═══ Text passage

As described above, the prefabrication type high level road structure and a construction method thereof according to the first embodiment of the present invention includes the underground section 2 buried under the ground, the support 4 which vertically stands at the underground section 2, and the pavement section 6 formed on the upper surface of the support 4, and the wall section 8 formed at both sides of the road to be constructed. Here, the underground section 2, the support 4, the pavement section 6, and the wall section 8 are detachably connected to one another. In addition, since the weight of the entire structure of the road is applied to the ground through the above-mentioned elements, the weight is not directly applied to the ground, and the weight is applied to a plurality of supports, so that the support can resist up a desired resistance. In addition, since the weight is not applied to one support, the weight applied thereto can be effectively distributed. Moreover, it is possible to fabricate a support 40 in a smaller size as compared to the conventional art, so that the occupying area can be reduced and the road using rate can be maximized.
In addition, it is possible to significantly shorten the construction period as compared to the conventional construction method since the formation step of the underground section and the other step are performed only once.
In particular, it is possible to fabricate all elements having a standard size in a mass production, so that it is easy to move the elements to the construction site and assembly the elements at the same time, thereby reducing an occupying area at the construction site and effectively reducing the traffic jam as compared to the conventional art.
In addition, since many of the elements are made of an I-shaped steel, the weight of the structure is light, and it is easy to move the structure to the construction site.
In addition, since many of the elements are integrally set up from the underground section 2 buried under the ground, the structure can resist up against earthquake and the like, and it is possible to standardize the element size.
The present invention is not limited to the above-described structure.
FIGS. 11 through 14 show a second embodiment of the present invention.

══════
═══ Entries shown

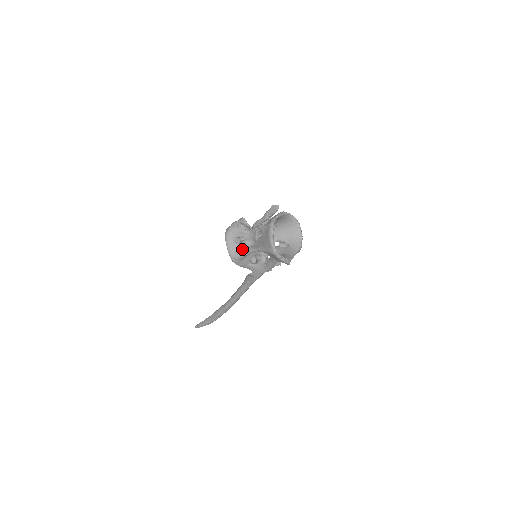
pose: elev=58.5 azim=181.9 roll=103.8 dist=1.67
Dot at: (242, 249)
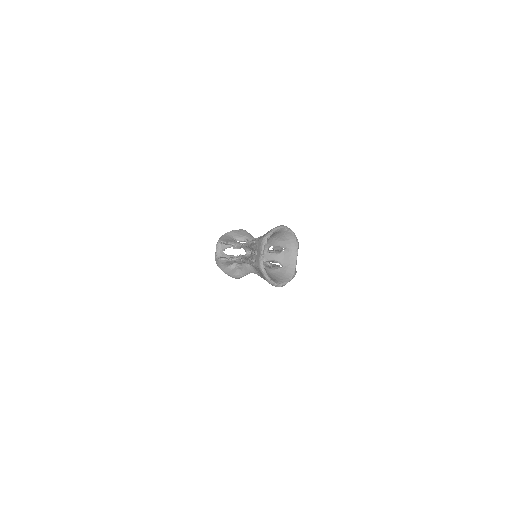
Dot at: (241, 270)
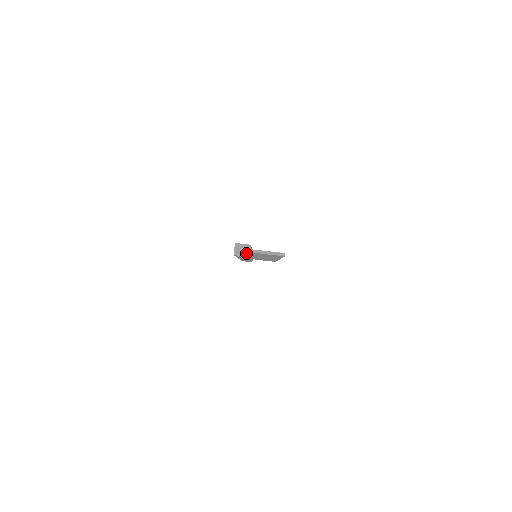
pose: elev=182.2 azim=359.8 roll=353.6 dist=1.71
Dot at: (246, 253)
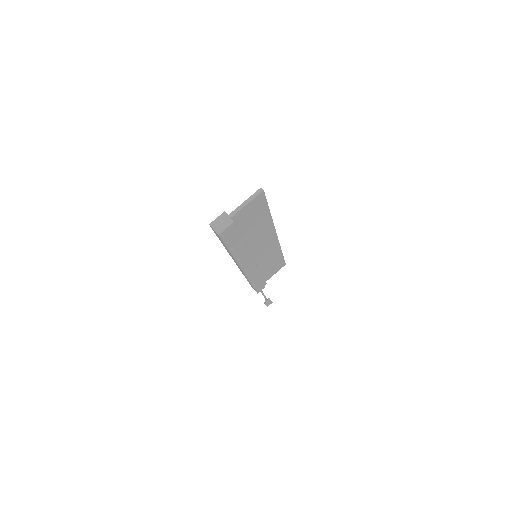
Dot at: (227, 222)
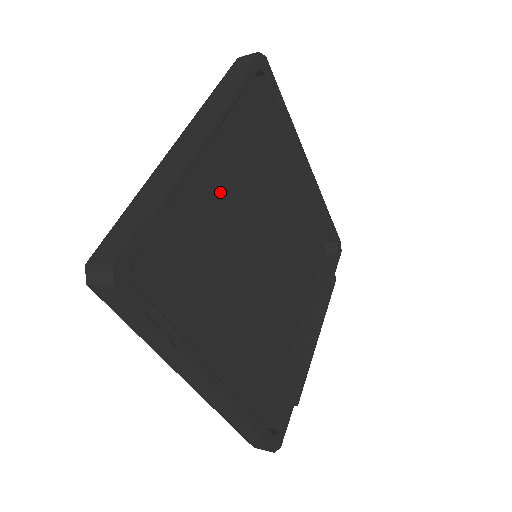
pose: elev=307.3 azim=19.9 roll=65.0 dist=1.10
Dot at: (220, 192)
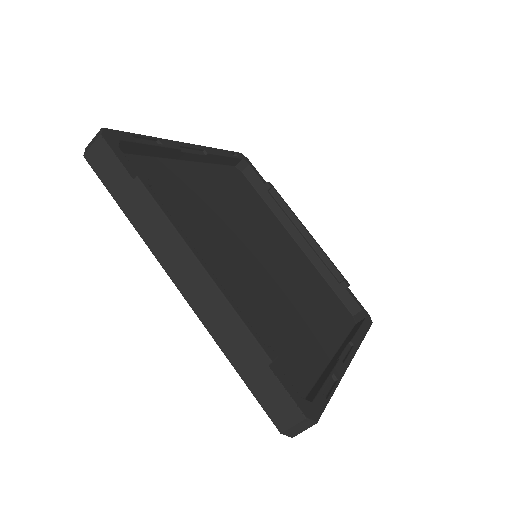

══════

• [Exercise details]: Please decide whether each statement agrees with the road structure passage above. Answer yes or no for each and quote the deciding words of the passage. 1. The underground section, the support, the pavement section and the wall section are permanently fixed to one another. 2. Many of the elements are made of I-shaped steel, which keeps the structure light. 3. The formation step of the underground section is carried out several times.

• [Result]:
1. No: "the underground section 2, the support 4, the pavement section 6, and the wall section 8 are detachably connected to one another"
2. Yes: "since many of the elements are made of an I-shaped steel, the weight of the structure is light"
3. No: "the formation step of the underground section and the other step are performed only once"